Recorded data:
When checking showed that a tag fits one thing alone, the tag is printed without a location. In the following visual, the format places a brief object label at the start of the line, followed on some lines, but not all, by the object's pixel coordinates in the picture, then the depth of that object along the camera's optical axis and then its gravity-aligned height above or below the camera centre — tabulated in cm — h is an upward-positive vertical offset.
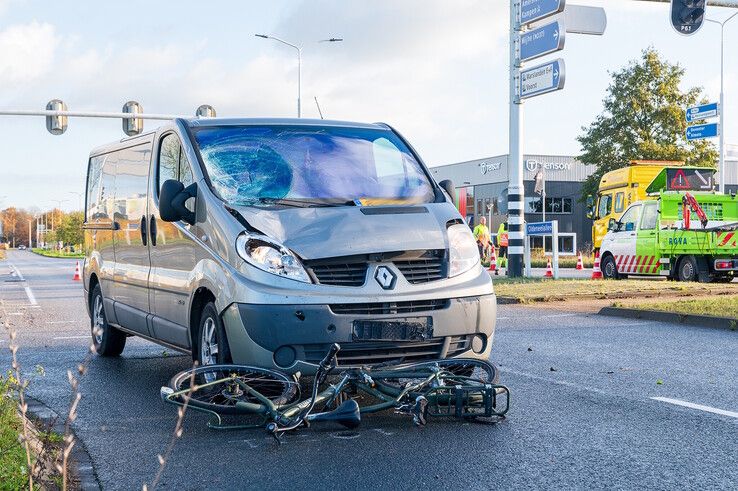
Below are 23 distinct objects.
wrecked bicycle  544 -103
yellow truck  2925 +117
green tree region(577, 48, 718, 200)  5278 +570
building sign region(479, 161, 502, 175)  7650 +448
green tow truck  2181 -41
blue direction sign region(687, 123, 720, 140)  3366 +322
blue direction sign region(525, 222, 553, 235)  2115 -14
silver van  577 -18
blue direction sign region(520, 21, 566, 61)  1967 +382
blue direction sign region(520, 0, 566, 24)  1973 +449
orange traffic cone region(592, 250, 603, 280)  2400 -123
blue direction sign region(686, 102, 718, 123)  3355 +391
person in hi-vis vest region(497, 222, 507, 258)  3097 -55
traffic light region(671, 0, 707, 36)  1816 +394
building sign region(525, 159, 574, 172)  7412 +440
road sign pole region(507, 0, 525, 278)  2084 +123
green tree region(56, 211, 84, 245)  10638 -78
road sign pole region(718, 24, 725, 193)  3506 +315
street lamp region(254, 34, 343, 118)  4125 +656
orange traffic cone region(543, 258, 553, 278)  2372 -132
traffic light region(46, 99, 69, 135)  3209 +346
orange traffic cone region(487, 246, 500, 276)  2795 -123
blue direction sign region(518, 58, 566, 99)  1956 +300
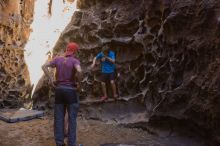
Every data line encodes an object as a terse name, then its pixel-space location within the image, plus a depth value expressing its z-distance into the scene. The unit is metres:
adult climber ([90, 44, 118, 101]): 7.86
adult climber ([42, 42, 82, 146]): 4.99
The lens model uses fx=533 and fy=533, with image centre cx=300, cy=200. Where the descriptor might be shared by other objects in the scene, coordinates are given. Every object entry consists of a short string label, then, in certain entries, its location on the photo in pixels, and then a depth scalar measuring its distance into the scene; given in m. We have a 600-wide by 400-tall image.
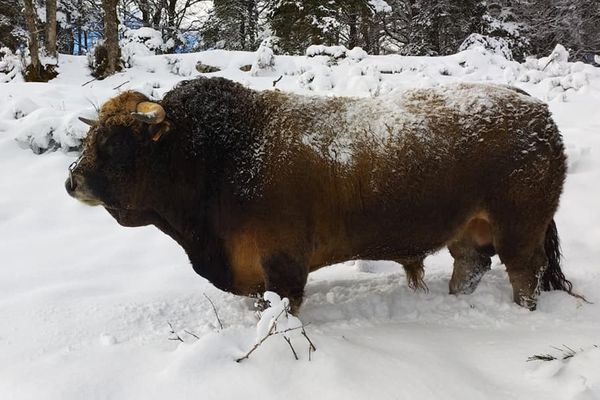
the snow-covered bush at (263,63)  12.98
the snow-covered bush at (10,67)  12.82
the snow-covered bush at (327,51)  14.12
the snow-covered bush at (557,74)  10.14
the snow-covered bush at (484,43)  20.11
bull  3.19
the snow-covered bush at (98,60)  13.61
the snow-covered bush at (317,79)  10.74
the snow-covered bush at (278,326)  2.39
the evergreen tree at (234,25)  29.42
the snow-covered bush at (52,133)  6.91
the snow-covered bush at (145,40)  17.78
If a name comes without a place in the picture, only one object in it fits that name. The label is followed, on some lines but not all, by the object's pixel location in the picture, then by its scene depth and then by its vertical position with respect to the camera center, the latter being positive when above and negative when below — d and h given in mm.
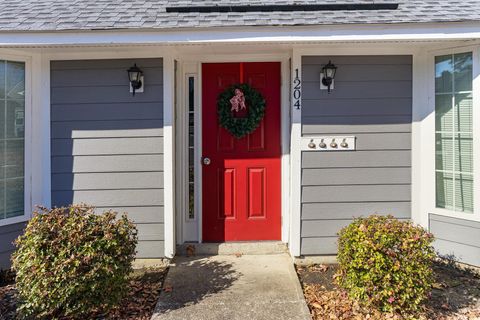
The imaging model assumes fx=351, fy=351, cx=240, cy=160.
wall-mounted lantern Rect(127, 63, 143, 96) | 3660 +873
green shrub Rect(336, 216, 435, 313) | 2633 -813
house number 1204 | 3725 +744
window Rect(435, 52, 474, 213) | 3547 +291
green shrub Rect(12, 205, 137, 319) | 2555 -777
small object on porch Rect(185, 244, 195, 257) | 3963 -1006
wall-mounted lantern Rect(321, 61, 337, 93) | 3676 +917
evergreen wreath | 3951 +558
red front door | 4051 -35
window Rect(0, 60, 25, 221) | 3590 +254
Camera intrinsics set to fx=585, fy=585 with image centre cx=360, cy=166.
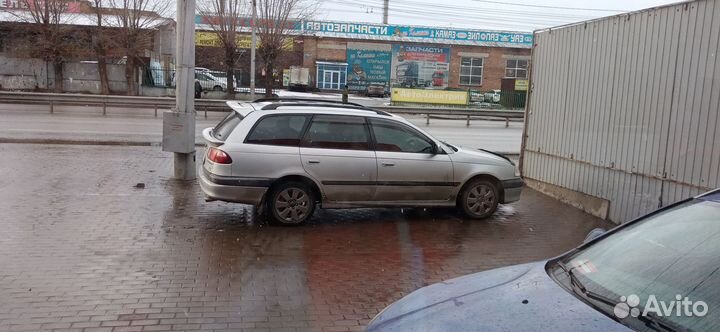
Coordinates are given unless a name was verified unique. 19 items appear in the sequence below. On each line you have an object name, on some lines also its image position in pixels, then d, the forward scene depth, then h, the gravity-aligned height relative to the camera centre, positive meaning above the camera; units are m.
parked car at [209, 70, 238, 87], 40.47 +0.69
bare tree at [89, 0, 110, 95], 35.56 +2.07
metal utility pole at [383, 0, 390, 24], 67.14 +9.85
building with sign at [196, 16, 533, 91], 54.38 +3.70
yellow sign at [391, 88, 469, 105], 40.31 +0.00
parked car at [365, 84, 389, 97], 51.78 +0.23
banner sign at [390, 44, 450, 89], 55.53 +2.83
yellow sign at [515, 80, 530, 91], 49.66 +1.41
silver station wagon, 7.20 -0.92
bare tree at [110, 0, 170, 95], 35.84 +3.17
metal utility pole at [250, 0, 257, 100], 31.80 +1.97
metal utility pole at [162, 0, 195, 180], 10.09 -0.42
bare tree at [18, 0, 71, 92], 35.16 +2.78
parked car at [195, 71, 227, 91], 39.19 +0.21
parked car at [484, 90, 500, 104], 44.54 +0.23
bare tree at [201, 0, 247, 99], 35.34 +3.89
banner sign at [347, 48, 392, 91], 55.00 +2.36
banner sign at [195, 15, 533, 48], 54.72 +5.89
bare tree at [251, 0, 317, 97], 35.59 +3.78
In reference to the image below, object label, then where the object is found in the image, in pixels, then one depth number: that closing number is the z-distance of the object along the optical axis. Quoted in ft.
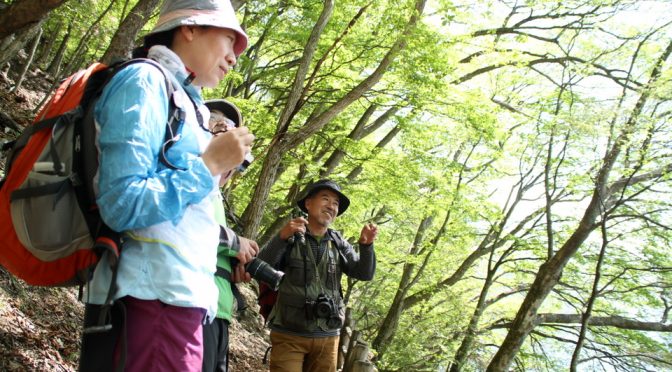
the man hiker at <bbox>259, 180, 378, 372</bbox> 11.67
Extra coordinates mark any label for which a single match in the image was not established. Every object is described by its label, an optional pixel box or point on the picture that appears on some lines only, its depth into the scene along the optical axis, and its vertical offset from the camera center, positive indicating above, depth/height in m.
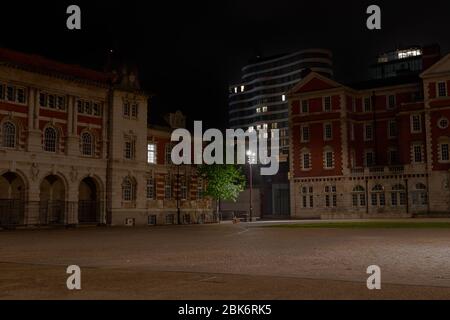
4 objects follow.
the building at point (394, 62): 119.38 +32.78
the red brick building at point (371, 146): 62.78 +7.56
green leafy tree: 60.75 +3.08
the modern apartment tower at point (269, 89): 136.12 +32.90
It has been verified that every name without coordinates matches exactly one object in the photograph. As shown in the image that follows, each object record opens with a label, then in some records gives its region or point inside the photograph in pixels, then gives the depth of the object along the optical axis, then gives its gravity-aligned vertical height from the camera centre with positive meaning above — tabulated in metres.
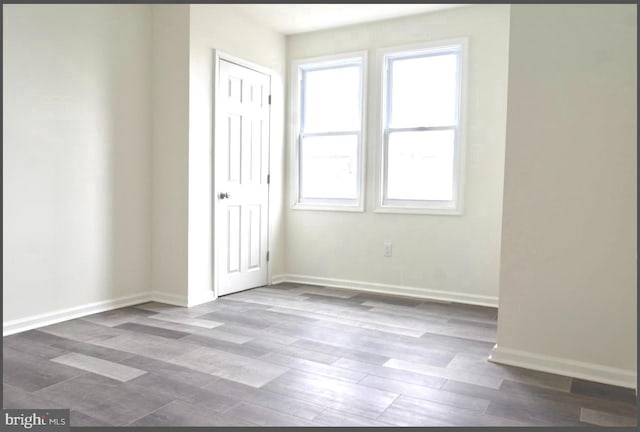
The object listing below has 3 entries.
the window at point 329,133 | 4.90 +0.48
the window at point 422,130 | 4.42 +0.48
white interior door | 4.38 +0.02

**WHAT IS REQUIRED:**
Going by the data above, the answer is exactly the lines from the one holding "Below are 23 distinct objects." to the one holding "adult climber ([42, 42, 82, 146]): 4.99", both kept, with the pictures left out.

**RESPONSE TO THIS TASK:**
Below are 23 distinct objects.
wrecked bicycle  544 -103
yellow truck  2925 +117
green tree region(577, 48, 718, 200)  5278 +570
building sign region(479, 161, 502, 175)  7650 +448
green tow truck  2181 -41
blue direction sign region(687, 123, 720, 140)  3366 +322
blue direction sign region(525, 222, 553, 235)  2115 -14
silver van  577 -18
blue direction sign region(520, 21, 566, 61)  1967 +382
blue direction sign region(520, 0, 566, 24)  1973 +449
orange traffic cone region(592, 250, 603, 280)  2400 -123
blue direction sign region(686, 102, 718, 123)  3355 +391
person in hi-vis vest region(497, 222, 507, 258)  3097 -55
traffic light region(671, 0, 707, 36)  1816 +394
building sign region(525, 159, 574, 172)  7412 +440
road sign pole region(507, 0, 525, 278)  2084 +123
green tree region(56, 211, 84, 245)  10638 -78
road sign pole region(718, 24, 725, 193)  3506 +315
street lamp region(254, 34, 343, 118)  4125 +656
orange traffic cone region(543, 258, 553, 278)  2372 -132
traffic light region(46, 99, 69, 135)  3209 +346
orange traffic cone region(487, 246, 500, 276)  2795 -123
blue direction sign region(518, 58, 566, 99)  1956 +300
Every data line encodes an object as a terse name, then its pixel-space location within the image, plus a depth value expressing its z-distance into the scene. The unit is metres:
adult climber ([90, 44, 118, 101]): 7.86
adult climber ([42, 42, 82, 146]): 4.99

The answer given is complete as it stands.